8. “Misalkan, Ānanda, sungai Gangga penuh dengan air hingga ke bibirnya sehingga burung-burung gagak dapat meminumnya, dan kemudian seorang lemah datang dengan berpikir: ‘Dengan berenang menyeberang menggunakan tanganku, aku akan sampai ke pantai seberang sungai Gangga ini dengan selamat’; namun ia tidak mampu sampai ke seberang dengan selamat. Demikian pula, ketika Dhamma diajarkan kepada seseorang demi lenyapnya personalitas, jika pikirannya tidak masuk ke dalamnya dan tidak memperoleh keyakinan, kekokohan, dan kesungguhan, maka ia dapat dianggap seperti orang lemah itu.

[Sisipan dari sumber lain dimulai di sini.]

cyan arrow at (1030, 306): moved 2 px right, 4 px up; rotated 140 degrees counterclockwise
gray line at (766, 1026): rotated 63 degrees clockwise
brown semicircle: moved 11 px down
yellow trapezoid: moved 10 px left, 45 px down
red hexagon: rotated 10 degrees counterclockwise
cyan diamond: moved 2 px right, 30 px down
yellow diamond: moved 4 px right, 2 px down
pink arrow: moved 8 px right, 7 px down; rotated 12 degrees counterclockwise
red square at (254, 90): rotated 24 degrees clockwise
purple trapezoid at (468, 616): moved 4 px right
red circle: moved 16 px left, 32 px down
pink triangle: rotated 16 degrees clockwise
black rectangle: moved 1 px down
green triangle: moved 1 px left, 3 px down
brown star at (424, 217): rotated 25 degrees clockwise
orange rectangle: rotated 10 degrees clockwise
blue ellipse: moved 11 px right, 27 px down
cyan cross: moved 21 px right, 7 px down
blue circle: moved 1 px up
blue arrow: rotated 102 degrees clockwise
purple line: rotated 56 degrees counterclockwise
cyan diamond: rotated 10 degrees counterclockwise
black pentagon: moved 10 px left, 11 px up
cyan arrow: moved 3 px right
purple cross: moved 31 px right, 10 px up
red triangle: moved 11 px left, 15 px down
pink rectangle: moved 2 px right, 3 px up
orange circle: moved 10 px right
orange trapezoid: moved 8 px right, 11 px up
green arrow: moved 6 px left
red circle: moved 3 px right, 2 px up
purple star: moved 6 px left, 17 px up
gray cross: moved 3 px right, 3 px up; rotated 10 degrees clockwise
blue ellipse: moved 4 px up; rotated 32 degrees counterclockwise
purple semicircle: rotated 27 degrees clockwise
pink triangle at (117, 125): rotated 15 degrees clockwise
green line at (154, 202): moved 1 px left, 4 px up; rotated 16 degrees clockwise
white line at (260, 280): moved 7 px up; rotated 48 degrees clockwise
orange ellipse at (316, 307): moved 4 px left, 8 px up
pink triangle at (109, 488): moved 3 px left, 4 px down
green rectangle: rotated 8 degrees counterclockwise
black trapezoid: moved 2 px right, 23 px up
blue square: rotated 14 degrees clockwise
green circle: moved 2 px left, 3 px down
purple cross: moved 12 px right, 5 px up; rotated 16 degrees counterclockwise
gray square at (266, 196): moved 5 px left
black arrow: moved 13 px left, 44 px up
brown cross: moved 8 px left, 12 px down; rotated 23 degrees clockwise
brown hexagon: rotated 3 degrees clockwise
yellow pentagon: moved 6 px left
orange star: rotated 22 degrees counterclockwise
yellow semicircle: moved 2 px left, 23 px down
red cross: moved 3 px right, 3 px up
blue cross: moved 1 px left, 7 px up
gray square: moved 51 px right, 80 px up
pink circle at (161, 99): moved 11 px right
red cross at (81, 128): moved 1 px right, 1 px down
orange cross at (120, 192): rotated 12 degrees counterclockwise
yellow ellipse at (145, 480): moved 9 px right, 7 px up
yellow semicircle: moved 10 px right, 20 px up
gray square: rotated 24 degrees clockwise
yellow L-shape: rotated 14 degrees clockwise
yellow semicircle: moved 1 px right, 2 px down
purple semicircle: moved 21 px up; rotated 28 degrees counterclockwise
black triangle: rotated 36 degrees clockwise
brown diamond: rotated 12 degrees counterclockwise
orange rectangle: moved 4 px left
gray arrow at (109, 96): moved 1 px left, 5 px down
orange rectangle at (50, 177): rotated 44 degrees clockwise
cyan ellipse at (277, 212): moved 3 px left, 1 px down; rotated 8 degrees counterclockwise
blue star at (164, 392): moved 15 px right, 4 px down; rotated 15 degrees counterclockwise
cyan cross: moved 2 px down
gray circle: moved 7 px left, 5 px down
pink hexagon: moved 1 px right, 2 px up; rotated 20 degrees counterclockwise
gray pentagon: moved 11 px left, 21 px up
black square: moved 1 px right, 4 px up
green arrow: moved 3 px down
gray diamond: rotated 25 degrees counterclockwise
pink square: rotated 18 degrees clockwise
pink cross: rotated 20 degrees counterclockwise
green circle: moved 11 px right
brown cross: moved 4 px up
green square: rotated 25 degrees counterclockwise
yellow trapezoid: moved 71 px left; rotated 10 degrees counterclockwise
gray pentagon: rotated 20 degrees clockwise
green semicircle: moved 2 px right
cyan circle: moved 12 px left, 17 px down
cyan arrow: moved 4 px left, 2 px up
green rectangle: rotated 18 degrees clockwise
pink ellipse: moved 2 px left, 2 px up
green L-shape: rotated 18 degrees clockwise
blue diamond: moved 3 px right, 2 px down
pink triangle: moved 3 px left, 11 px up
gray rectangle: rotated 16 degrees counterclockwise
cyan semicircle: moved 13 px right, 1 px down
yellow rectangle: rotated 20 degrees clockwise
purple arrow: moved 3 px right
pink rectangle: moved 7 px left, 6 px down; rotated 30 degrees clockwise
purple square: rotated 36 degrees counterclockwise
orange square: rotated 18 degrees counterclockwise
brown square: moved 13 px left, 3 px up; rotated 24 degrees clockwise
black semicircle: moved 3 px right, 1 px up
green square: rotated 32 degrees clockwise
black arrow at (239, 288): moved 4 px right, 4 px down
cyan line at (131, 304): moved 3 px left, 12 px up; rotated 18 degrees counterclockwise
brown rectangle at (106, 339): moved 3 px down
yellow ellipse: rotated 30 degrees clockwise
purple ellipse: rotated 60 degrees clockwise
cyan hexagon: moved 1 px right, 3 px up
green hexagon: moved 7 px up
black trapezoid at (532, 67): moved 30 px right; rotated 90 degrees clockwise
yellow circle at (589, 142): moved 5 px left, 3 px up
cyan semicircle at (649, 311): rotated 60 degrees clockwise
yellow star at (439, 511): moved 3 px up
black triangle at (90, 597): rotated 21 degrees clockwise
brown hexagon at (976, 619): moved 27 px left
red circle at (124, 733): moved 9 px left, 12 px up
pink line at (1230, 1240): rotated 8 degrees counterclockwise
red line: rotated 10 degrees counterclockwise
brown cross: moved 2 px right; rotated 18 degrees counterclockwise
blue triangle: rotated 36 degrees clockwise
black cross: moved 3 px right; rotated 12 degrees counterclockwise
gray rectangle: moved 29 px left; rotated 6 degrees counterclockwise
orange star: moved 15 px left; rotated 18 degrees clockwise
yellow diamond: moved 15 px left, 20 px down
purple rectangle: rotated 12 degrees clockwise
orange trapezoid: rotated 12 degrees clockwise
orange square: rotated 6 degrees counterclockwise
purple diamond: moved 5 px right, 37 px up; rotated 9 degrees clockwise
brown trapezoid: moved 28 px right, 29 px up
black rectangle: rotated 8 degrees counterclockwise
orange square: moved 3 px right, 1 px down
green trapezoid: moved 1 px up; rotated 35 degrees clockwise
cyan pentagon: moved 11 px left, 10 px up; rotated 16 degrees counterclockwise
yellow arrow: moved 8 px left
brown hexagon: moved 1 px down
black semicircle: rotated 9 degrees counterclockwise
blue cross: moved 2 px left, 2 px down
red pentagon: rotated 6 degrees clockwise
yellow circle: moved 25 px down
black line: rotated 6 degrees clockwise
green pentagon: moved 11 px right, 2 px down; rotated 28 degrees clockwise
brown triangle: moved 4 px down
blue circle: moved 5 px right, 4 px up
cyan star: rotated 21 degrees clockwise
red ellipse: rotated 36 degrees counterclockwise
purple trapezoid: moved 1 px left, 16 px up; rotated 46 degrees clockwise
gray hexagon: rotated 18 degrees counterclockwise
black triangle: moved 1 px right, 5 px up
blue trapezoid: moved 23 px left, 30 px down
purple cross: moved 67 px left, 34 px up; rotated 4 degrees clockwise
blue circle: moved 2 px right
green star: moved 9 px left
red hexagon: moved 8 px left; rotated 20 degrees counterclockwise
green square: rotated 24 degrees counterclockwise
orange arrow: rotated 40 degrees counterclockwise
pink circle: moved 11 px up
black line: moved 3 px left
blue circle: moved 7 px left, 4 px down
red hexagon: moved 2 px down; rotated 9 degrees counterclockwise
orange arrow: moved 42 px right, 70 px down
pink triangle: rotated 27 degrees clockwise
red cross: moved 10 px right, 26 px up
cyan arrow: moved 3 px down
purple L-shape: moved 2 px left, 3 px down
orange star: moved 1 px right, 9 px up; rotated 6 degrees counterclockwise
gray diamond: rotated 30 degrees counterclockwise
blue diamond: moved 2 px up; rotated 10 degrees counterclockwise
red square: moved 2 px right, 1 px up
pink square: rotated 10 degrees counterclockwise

“Misalkan, Ānanda, sungai Gangga penuh dengan air hingga ke bibirnya sehingga burung-burung gagak dapat meminumnya, dan kemudian seorang kuat datang dengan berpikir: ‘Dengan berenang menyeberang menggunakan tanganku, aku akan sampai ke pantai seberang sungai Gangga ini dengan selamat’; dan ia mampu sampai ke seberang dengan selamat. Demikian pula, ketika Dhamma diajarkan kepada seseorang demi lenyapnya personalitas, jika pikirannya masuk ke dalamnya dan memperoleh keyakinan, kekokohan, dan kesungguhan, maka ia dapat dianggap seperti orang kuat itu.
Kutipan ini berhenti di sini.